Quest’inverno ad Aleppo c’era molto freddo e mancava l’elettricità. Siccome è una città quasi desertica infatti c’è una forte escursione termica. Un giorno mi arriva un giovane e mi dice: “Padre, forse lei ha un angolo nella chiesa dove posso studiare al riparo dal freddo”. Per me le parole di quel giovane sono state come un’illuminazione divina. Subito mi sono deciso a fare qualcosa per lui e per le altre centinaia di studenti che stavano preparando gli esami universitari. Abbiamo attrezzato una sala parrocchiale con i banchi e le sedie e messo una stufa a gasolio. Con sorpresa, il giorno dopo sono arrivati fino a 100 ragazzi per studiare.
L’Isis ha distrutto il monastero di Mar Elian. E’ un segno di quello che accadrà ai cristiani se i fondamentalisti si diffonderanno?

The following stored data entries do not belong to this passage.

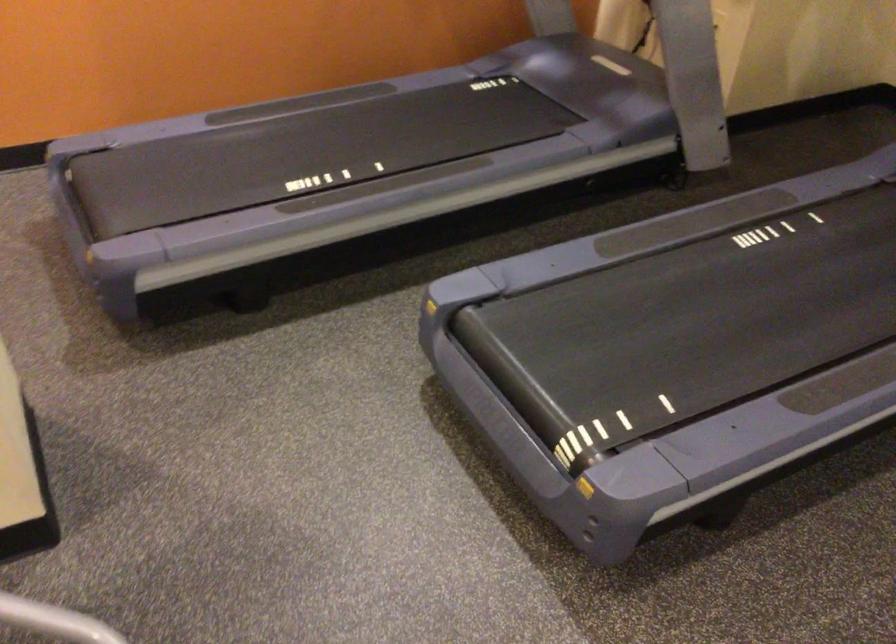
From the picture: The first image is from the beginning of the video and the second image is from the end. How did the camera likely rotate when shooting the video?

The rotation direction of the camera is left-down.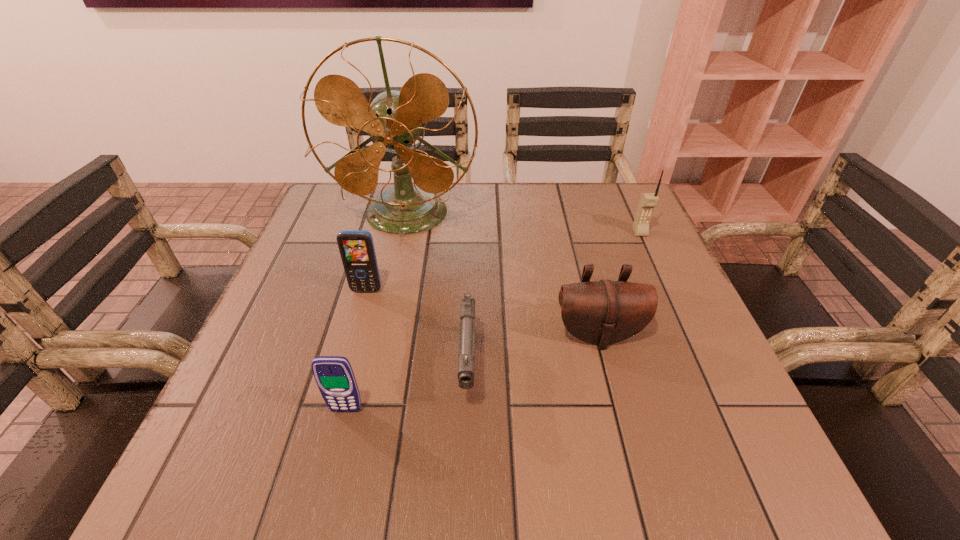
I want to click on the tallest object, so click(x=394, y=120).

The height and width of the screenshot is (540, 960). I want to click on the rightmost cellular telephone, so click(x=648, y=201).

The image size is (960, 540). In order to click on the rightmost object in this screenshot , I will do `click(648, 201)`.

Image resolution: width=960 pixels, height=540 pixels. In order to click on the second farthest cellular telephone in this screenshot , I will do `click(356, 247)`.

At what (x,y) coordinates should I click in order to perform the action: click on pouch. Please return your answer as a coordinate pair (x, y). The height and width of the screenshot is (540, 960). Looking at the image, I should click on (603, 312).

The width and height of the screenshot is (960, 540). What are the coordinates of `the nearest cellular telephone` in the screenshot? It's located at (334, 376).

Where is `gun`? gun is located at coordinates (466, 354).

You are a GUI agent. You are given a task and a screenshot of the screen. Output one action in this format:
    pyautogui.click(x=<x>, y=<y>)
    Task: Click on the vacant region located in front of the tallest object, directing air flow
    The width and height of the screenshot is (960, 540).
    Given the screenshot: What is the action you would take?
    pyautogui.click(x=381, y=329)

I want to click on free space located 0.360m on the front of the farthest cellular telephone, where the keypad is located, so [x=696, y=355].

Locate an element on the screen. vacant space located on the screen of the second nearest cellular telephone is located at coordinates (321, 456).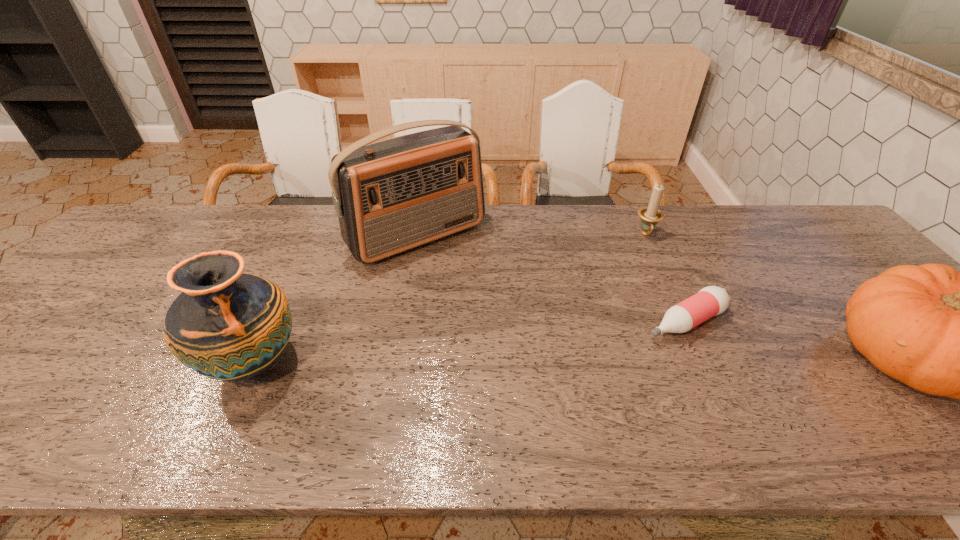
Identify which object is the fourth closest to the rightmost object. Please provide its 2D coordinates. Your answer should be formatted as a tuple, i.e. [(x, y)], where the tuple contains the x and y coordinates of a point satisfying the conditions above.

[(230, 326)]

Where is `vacant area in the image that satisfies the following two spatial constraints: 1. on the back side of the shortest object; 2. on the right side of the candle_holder`? The height and width of the screenshot is (540, 960). vacant area in the image that satisfies the following two spatial constraints: 1. on the back side of the shortest object; 2. on the right side of the candle_holder is located at coordinates 645,234.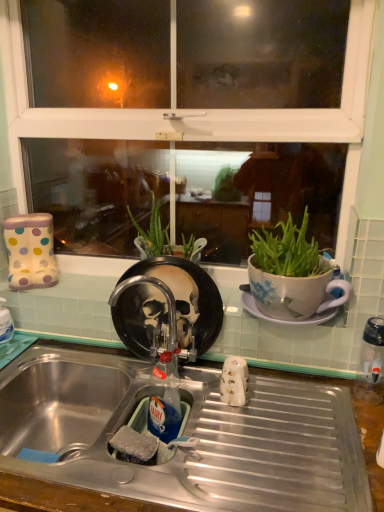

Lo abbiamo visto nella distruzione di tantissime chiese, luoghi di culto anche musulmani e centri artistici. Parliamo di Maaloula ma anche di Palmira, di una cultura antica 5mila anni che purtroppo il fondamentalismo non risparmia. Distruggendo questi luoghi simbolo i terroristi intendono mandarci un messaggio: “Dovunque arriveremo, faremo tornare il mondo allo stato primitivo”. E’ questo il pericolo che corriamo, un pericolo che ogni giorno diventa sempre più imminente. I gruppi jihadisti ad Aleppo sono molto vicini a dove ci troviamo. La nostra paura è che entrino dove siamo noi, perché in quel caso ucciderebbero o rapirebbero centinaia di persone.
Tutto era iniziato con un anelito di libertà e si è arrivati alla violenza. Secondo lei perché?
Tanti sacerdoti sono stati i primi a dire che in Siria c’era bisogno di un vero rinnovamento. La Chiesa però ha sempre insistito sulla necessità di un cambiamento pacifico. Purtroppo queste parole non sono state accettate perché qualcuno voleva fare piazza pulita. Il vero motivo dietro alla Primavera araba era la volontà di distruggere un Paese. L’arrivo di tanti stranieri a combattere animati da un pensiero fondamentalista ha reso impossibile qualsiasi riconciliazione e cambiamento pacifico.